Fall: the crafting season.

 Myroslava embroidering during Folk Camp 

Myroslava embroidering during Folk Camp 

This autumn season we've all been busy crafting!

 As the weather dips, it's a good time to curl up with a handmade project, whether alone or in the company of other eager 'makers'. From zines to dolls to traditional embroidered shirts, there has been a buzz of activity within our community with workshops and gatherings happening almost every night of the week. 

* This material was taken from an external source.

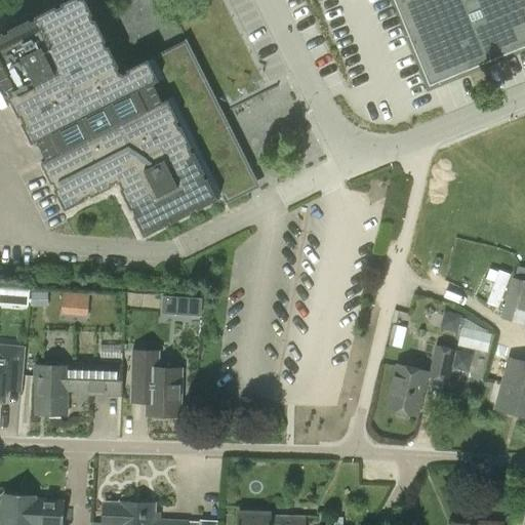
[(31,22),(30,19),(8,30),(9,33),(4,35),(3,33),(0,34),(0,80),(5,91),(8,90),(10,95),(8,96),(18,118),(21,117),(24,122),(22,123),(32,145),(37,142),(46,160),(41,162),(52,184),(54,183),(56,188),(54,189),(66,210),(87,200),(85,197),(90,195),(91,197),(113,187),(112,185),(117,182),(118,184),(120,183),(122,188),(120,189),(131,210),(133,209),(135,214),(133,215),(145,237),(166,227),(165,224),(169,221),(171,224),(193,213),(191,211),(196,208),(197,210),(218,200),(218,199),(221,198),(226,205),(248,193),(209,113),(213,111),(219,108),(186,41),(154,56),(154,55),(152,56),(153,58),(149,59),(149,58),(126,70),(127,72),(123,74),(122,72),(120,73),(118,69),(120,68),(109,46),(107,47),(105,42),(107,41),(95,19),(93,21),(91,15),(93,14),(85,0),(69,0),(61,4),(62,6),(57,8),(56,6),(34,17),(35,19),(31,22)]
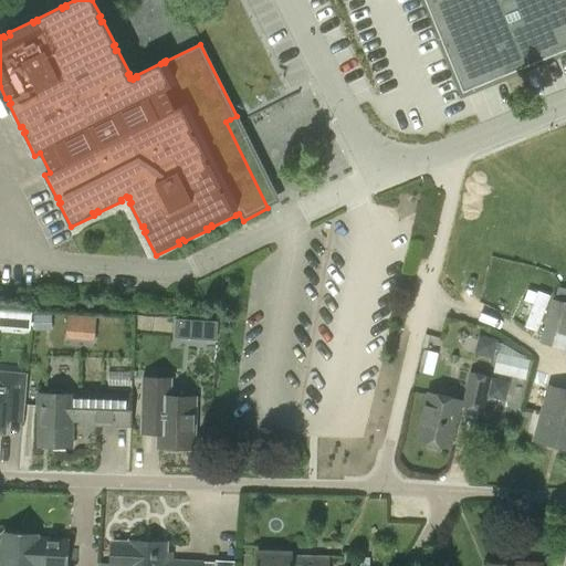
[(565,0),(425,0),(463,92),(565,50),(565,0)]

For those passionate about traditional textiles, Myroslava Boykiv has been leading several groups of women through the process of planning, cutting, and embroidering traditional Ukrainian linen shirts at St. Vladimir Institute downtown and St. Demetrius Church in Etobicoke. In addition, Myroslava has been hosting a drop-in class every Thursday (7-9pm) at St. Vlad's where anyone can learn rare and beautiful embroidery stitches. The class is pwyc and all materials are provided. We're lucky to be working with such a skilled and enthusiastic teacher and hope Myroslava will be able to stay with us a little longer before she returns to her native Ukraine.

In addition to embroidery, the weekly "UKROP: Ukrainian Folk Thursdays at Vlad's" has added singing, dancing, and other crafts to the list of learning possibilities.  The weekly workshops are organized and led by musicians from the Lemon Bucket Orkestra and Bozena from Kosa Kolektiv.  See facebook for the full schedule.

 Lalka looking at Spadina ave., Toronto, on

Lalka looking at Spadina ave., Toronto, on

This coming week, we've invited Tatiana Salo to share her craft of "lialky motanky" (reeled dolls), a deeply meaningful craft that is experiencing a resurgence in Ukraine and around the world.

So far, Tatiana's lifesize "motanka" has been holding space at the entrance of the Institute, watching over the flow of people travelling on Spadina Ave., inviting interested passersby to step inside to learn more about this tradition.  

The reeled doll is one of the most ancient toys and sacred items of the Slavic people.  In ancient times every family had a doll that acted as a talisman, a protectress of the kin, was a symbol of female wisdom, and of Mother Earth, and the connection between generations. We are excited to be offering this workshop for our community and look forward to spreading positive energy through these dolls!

Some upcoming workshops to look forward to: "pavuky" (mobiles of natural straw) and "didukhy" (ancestral sheaf of grain). 

And the most exciting thing of all: the culmination of the autumn season of crafting and the launch of holiday craft sales!

Kosa Kolektiv and Folk Camp usher in the winter with our annual Winter Folk Fair- a full day affair at St. Vladimir Institute full of holiday cheer, including an extensive Handmade Market, Food, Entertainment (for all ages), and Folk Singing and Folk Dancing.